Improved monitoring of bio-optical processes in coastal and inland waters using high spatial resolution channels on SNPP-VIIRS sensor

Abstract

The dynamic and small-scale spatial variability of bio-optical processes that occurs in coastal regions and inland waters requires high resolution satellite ocean color feature detection. The Visual Infrared Imaging Radiometer Suite (VIIRS) currently utilizes five ocean color M-bands (410,443,486,551,671 nm) and two atmospheric correction M-bands in the near infrared (NIR; 745,862 nm) to produce ocean color products at a resolution of 750-m. VIIRS also has several high resolution (375-m) Imaging (I)-bands, including two bands centered at 640 nm and 865 nm.
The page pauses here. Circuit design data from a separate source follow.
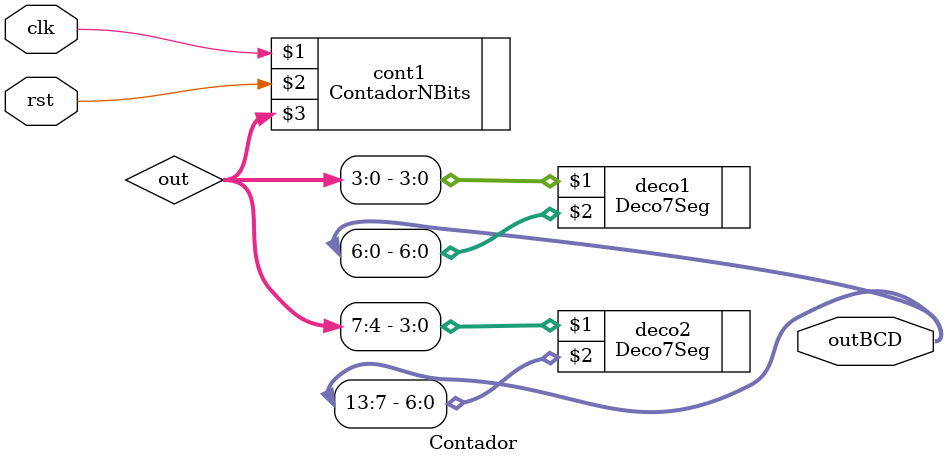
<source format=sv>
module Contador #(parameter N=8) 
					  (input logic clk, rst,
						output logic [13:0] outBCD);
										
	logic [N-1:0] out;	
	
	ContadorNBits#(N) cont1 (clk, rst, out[N-1:0]);
	
	Deco7Seg deco1 (out[3:0], outBCD[6:0]);
	
	Deco7Seg deco2 (out[7:4], outBCD[13:7]);

endmodule
	
</source>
In this study, a spatially improved ocean color product is demonstrated by combining the 750-meter (M- channels) with the 375-m (I1-channel) to produce an image at a pseudo-resolution of 375-m. The new approach applies a dynamic wavelength-specific spatial ratio that is weighted as a function of the relationship between proximate I- and M-band variance at each pixel. This technique reduces sharpening artifacts by incorporating the native variability of the M-bands. In addition, this work examines the viability of replacing the M7-band (862 nm) with the I2-band (865 nm) to determine the atmospheric correction and aerosol optical depth at a higher resolution. These true (I-band) and pseudo (M-band) high resolution radiance values can subsequently be utilized as input parameters into various algorithms to yield high resolution optical products. The results show new capability for the VIIRS sensor for monitoring bio-optical processes in coastal waters.